DATA SHOWN section start
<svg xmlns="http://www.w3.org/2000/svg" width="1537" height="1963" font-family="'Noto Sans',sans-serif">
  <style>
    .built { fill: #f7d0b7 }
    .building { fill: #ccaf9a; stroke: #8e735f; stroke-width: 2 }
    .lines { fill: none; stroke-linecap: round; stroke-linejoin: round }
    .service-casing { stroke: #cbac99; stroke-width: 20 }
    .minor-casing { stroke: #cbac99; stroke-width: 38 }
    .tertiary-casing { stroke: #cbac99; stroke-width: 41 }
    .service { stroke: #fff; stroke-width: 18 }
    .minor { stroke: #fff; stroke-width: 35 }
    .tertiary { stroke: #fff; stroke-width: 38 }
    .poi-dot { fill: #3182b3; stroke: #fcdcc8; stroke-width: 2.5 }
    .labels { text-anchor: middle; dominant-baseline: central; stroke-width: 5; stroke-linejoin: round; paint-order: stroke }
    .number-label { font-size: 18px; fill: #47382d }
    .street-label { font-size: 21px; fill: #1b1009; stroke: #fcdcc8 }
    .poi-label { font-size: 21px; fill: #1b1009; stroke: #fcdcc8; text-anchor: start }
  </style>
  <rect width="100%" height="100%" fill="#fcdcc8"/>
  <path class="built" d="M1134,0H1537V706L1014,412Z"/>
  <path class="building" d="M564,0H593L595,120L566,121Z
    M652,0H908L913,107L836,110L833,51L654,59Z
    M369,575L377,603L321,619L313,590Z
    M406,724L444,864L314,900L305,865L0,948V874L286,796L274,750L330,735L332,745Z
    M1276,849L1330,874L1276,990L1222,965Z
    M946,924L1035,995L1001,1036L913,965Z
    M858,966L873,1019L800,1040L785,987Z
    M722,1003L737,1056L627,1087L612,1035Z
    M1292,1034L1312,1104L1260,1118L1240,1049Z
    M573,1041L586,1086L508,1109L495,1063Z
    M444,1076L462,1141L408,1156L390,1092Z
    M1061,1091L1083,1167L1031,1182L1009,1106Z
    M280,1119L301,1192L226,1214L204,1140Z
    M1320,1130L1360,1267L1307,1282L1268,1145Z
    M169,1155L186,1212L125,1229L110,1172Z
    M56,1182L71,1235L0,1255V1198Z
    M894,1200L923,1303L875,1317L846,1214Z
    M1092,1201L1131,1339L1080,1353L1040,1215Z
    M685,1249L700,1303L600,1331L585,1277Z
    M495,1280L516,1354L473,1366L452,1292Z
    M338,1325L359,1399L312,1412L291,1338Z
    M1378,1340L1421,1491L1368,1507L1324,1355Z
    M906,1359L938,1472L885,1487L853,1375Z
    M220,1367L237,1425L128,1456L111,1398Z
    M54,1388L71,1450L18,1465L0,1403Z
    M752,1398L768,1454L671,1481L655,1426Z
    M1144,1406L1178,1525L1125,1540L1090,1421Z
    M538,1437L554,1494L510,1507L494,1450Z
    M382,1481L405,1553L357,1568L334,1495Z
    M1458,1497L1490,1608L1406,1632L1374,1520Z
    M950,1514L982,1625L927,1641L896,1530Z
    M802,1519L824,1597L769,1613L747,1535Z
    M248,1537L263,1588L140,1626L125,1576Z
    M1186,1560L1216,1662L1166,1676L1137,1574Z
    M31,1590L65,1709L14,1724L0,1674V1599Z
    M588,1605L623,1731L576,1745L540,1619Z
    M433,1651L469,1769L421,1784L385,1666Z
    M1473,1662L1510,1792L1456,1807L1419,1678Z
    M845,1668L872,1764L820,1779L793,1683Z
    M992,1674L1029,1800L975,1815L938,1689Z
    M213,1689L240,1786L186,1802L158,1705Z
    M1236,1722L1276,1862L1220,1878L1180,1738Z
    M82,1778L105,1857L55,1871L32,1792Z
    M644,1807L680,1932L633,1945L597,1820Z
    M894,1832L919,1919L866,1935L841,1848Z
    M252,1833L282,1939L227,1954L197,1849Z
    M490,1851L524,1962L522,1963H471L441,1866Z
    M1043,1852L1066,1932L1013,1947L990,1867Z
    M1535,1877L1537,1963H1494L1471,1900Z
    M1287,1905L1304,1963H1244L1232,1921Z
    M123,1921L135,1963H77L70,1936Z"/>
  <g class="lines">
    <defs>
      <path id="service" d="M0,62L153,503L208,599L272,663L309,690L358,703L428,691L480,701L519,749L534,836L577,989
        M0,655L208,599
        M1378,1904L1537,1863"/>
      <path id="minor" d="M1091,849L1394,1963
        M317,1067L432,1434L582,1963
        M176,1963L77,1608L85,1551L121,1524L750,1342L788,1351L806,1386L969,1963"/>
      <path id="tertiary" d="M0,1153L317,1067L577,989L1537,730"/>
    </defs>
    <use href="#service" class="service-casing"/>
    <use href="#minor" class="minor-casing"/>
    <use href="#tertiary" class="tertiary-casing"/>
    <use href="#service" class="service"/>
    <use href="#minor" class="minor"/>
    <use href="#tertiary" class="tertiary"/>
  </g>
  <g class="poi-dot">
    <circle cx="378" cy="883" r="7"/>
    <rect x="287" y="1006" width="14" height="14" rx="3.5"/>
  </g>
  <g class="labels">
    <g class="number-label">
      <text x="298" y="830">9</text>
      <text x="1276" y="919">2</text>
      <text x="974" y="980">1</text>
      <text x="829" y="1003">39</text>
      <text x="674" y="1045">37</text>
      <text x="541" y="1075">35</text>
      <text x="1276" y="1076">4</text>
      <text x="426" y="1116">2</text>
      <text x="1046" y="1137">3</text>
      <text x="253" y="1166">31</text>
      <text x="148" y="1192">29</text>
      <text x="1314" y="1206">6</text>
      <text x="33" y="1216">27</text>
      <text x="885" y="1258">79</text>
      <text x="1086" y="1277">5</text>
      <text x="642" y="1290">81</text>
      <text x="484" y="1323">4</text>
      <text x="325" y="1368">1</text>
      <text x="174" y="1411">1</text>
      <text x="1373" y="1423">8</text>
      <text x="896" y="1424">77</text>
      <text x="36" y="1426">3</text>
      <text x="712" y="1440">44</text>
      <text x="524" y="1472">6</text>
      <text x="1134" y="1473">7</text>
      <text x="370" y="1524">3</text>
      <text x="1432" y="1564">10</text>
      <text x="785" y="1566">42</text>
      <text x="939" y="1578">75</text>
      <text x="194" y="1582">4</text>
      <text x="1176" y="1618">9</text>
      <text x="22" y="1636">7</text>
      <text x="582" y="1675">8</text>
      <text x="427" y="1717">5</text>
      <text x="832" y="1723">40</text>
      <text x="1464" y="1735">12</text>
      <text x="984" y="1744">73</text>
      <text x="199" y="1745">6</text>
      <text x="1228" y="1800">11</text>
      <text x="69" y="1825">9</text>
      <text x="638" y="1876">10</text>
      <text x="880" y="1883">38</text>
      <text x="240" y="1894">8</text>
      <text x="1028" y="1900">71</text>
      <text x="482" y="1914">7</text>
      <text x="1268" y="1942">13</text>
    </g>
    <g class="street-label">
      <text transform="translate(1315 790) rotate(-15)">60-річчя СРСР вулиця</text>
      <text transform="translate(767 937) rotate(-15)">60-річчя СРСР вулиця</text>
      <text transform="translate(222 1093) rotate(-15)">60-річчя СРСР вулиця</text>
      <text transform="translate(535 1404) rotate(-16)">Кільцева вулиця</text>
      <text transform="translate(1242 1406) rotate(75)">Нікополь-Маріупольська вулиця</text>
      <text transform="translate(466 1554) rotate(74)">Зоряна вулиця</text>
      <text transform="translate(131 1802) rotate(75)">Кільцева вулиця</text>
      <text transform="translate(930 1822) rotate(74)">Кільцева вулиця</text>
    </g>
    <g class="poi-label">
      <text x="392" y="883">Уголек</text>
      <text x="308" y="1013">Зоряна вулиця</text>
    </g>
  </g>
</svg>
DATA SHOWN section end
## WHAT TO WORK ON
Could you restate every entry above word for word?

## RESPONSE TO THIS TASK
<svg xmlns="http://www.w3.org/2000/svg" width="1537" height="1963" font-family="'Noto Sans',sans-serif">
  <style>
    .built { fill: #f7d0b7 }
    .building { fill: #ccaf9a; stroke: #8e735f; stroke-width: 2 }
    .lines { fill: none; stroke-linecap: round; stroke-linejoin: round }
    .service-casing { stroke: #cbac99; stroke-width: 20 }
    .minor-casing { stroke: #cbac99; stroke-width: 38 }
    .tertiary-casing { stroke: #cbac99; stroke-width: 41 }
    .service { stroke: #fff; stroke-width: 18 }
    .minor { stroke: #fff; stroke-width: 35 }
    .tertiary { stroke: #fff; stroke-width: 38 }
    .poi-dot { fill: #3182b3; stroke: #fcdcc8; stroke-width: 2.5 }
    .labels { text-anchor: middle; dominant-baseline: central; stroke-width: 5; stroke-linejoin: round; paint-order: stroke }
    .number-label { font-size: 18px; fill: #47382d }
    .street-label { font-size: 21px; fill: #1b1009; stroke: #fcdcc8 }
    .poi-label { font-size: 21px; fill: #1b1009; stroke: #fcdcc8; text-anchor: start }
  </style>
  <rect width="100%" height="100%" fill="#fcdcc8"/>
  <path class="built" d="M1134,0H1537V706L1014,412Z"/>
  <path class="building" d="M564,0H593L595,120L566,121Z
    M652,0H908L913,107L836,110L833,51L654,59Z
    M369,575L377,603L321,619L313,590Z
    M406,724L444,864L314,900L305,865L0,948V874L286,796L274,750L330,735L332,745Z
    M1276,849L1330,874L1276,990L1222,965Z
    M946,924L1035,995L1001,1036L913,965Z
    M858,966L873,1019L800,1040L785,987Z
    M722,1003L737,1056L627,1087L612,1035Z
    M1292,1034L1312,1104L1260,1118L1240,1049Z
    M573,1041L586,1086L508,1109L495,1063Z
    M444,1076L462,1141L408,1156L390,1092Z
    M1061,1091L1083,1167L1031,1182L1009,1106Z
    M280,1119L301,1192L226,1214L204,1140Z
    M1320,1130L1360,1267L1307,1282L1268,1145Z
    M169,1155L186,1212L125,1229L110,1172Z
    M56,1182L71,1235L0,1255V1198Z
    M894,1200L923,1303L875,1317L846,1214Z
    M1092,1201L1131,1339L1080,1353L1040,1215Z
    M685,1249L700,1303L600,1331L585,1277Z
    M495,1280L516,1354L473,1366L452,1292Z
    M338,1325L359,1399L312,1412L291,1338Z
    M1378,1340L1421,1491L1368,1507L1324,1355Z
    M906,1359L938,1472L885,1487L853,1375Z
    M220,1367L237,1425L128,1456L111,1398Z
    M54,1388L71,1450L18,1465L0,1403Z
    M752,1398L768,1454L671,1481L655,1426Z
    M1144,1406L1178,1525L1125,1540L1090,1421Z
    M538,1437L554,1494L510,1507L494,1450Z
    M382,1481L405,1553L357,1568L334,1495Z
    M1458,1497L1490,1608L1406,1632L1374,1520Z
    M950,1514L982,1625L927,1641L896,1530Z
    M802,1519L824,1597L769,1613L747,1535Z
    M248,1537L263,1588L140,1626L125,1576Z
    M1186,1560L1216,1662L1166,1676L1137,1574Z
    M31,1590L65,1709L14,1724L0,1674V1599Z
    M588,1605L623,1731L576,1745L540,1619Z
    M433,1651L469,1769L421,1784L385,1666Z
    M1473,1662L1510,1792L1456,1807L1419,1678Z
    M845,1668L872,1764L820,1779L793,1683Z
    M992,1674L1029,1800L975,1815L938,1689Z
    M213,1689L240,1786L186,1802L158,1705Z
    M1236,1722L1276,1862L1220,1878L1180,1738Z
    M82,1778L105,1857L55,1871L32,1792Z
    M644,1807L680,1932L633,1945L597,1820Z
    M894,1832L919,1919L866,1935L841,1848Z
    M252,1833L282,1939L227,1954L197,1849Z
    M490,1851L524,1962L522,1963H471L441,1866Z
    M1043,1852L1066,1932L1013,1947L990,1867Z
    M1535,1877L1537,1963H1494L1471,1900Z
    M1287,1905L1304,1963H1244L1232,1921Z
    M123,1921L135,1963H77L70,1936Z"/>
  <g class="lines">
    <defs>
      <path id="service" d="M0,62L153,503L208,599L272,663L309,690L358,703L428,691L480,701L519,749L534,836L577,989
        M0,655L208,599
        M1378,1904L1537,1863"/>
      <path id="minor" d="M1091,849L1394,1963
        M317,1067L432,1434L582,1963
        M176,1963L77,1608L85,1551L121,1524L750,1342L788,1351L806,1386L969,1963"/>
      <path id="tertiary" d="M0,1153L317,1067L577,989L1537,730"/>
    </defs>
    <use href="#service" class="service-casing"/>
    <use href="#minor" class="minor-casing"/>
    <use href="#tertiary" class="tertiary-casing"/>
    <use href="#service" class="service"/>
    <use href="#minor" class="minor"/>
    <use href="#tertiary" class="tertiary"/>
  </g>
  <g class="poi-dot">
    <circle cx="378" cy="883" r="7"/>
    <rect x="287" y="1006" width="14" height="14" rx="3.5"/>
  </g>
  <g class="labels">
    <g class="number-label">
      <text x="298" y="830">9</text>
      <text x="1276" y="919">2</text>
      <text x="974" y="980">1</text>
      <text x="829" y="1003">39</text>
      <text x="674" y="1045">37</text>
      <text x="541" y="1075">35</text>
      <text x="1276" y="1076">4</text>
      <text x="426" y="1116">2</text>
      <text x="1046" y="1137">3</text>
      <text x="253" y="1166">31</text>
      <text x="148" y="1192">29</text>
      <text x="1314" y="1206">6</text>
      <text x="33" y="1216">27</text>
      <text x="885" y="1258">79</text>
      <text x="1086" y="1277">5</text>
      <text x="642" y="1290">81</text>
      <text x="484" y="1323">4</text>
      <text x="325" y="1368">1</text>
      <text x="174" y="1411">1</text>
      <text x="1373" y="1423">8</text>
      <text x="896" y="1424">77</text>
      <text x="36" y="1426">3</text>
      <text x="712" y="1440">44</text>
      <text x="524" y="1472">6</text>
      <text x="1134" y="1473">7</text>
      <text x="370" y="1524">3</text>
      <text x="1432" y="1564">10</text>
      <text x="785" y="1566">42</text>
      <text x="939" y="1578">75</text>
      <text x="194" y="1582">4</text>
      <text x="1176" y="1618">9</text>
      <text x="22" y="1636">7</text>
      <text x="582" y="1675">8</text>
      <text x="427" y="1717">5</text>
      <text x="832" y="1723">40</text>
      <text x="1464" y="1735">12</text>
      <text x="984" y="1744">73</text>
      <text x="199" y="1745">6</text>
      <text x="1228" y="1800">11</text>
      <text x="69" y="1825">9</text>
      <text x="638" y="1876">10</text>
      <text x="880" y="1883">38</text>
      <text x="240" y="1894">8</text>
      <text x="1028" y="1900">71</text>
      <text x="482" y="1914">7</text>
      <text x="1268" y="1942">13</text>
    </g>
    <g class="street-label">
      <text transform="translate(1315 790) rotate(-15)">60-річчя СРСР вулиця</text>
      <text transform="translate(767 937) rotate(-15)">60-річчя СРСР вулиця</text>
      <text transform="translate(222 1093) rotate(-15)">60-річчя СРСР вулиця</text>
      <text transform="translate(535 1404) rotate(-16)">Кільцева вулиця</text>
      <text transform="translate(1242 1406) rotate(75)">Нікополь-Маріупольська вулиця</text>
      <text transform="translate(466 1554) rotate(74)">Зоряна вулиця</text>
      <text transform="translate(131 1802) rotate(75)">Кільцева вулиця</text>
      <text transform="translate(930 1822) rotate(74)">Кільцева вулиця</text>
    </g>
    <g class="poi-label">
      <text x="392" y="883">Уголек</text>
      <text x="308" y="1013">Зоряна вулиця</text>
    </g>
  </g>
</svg>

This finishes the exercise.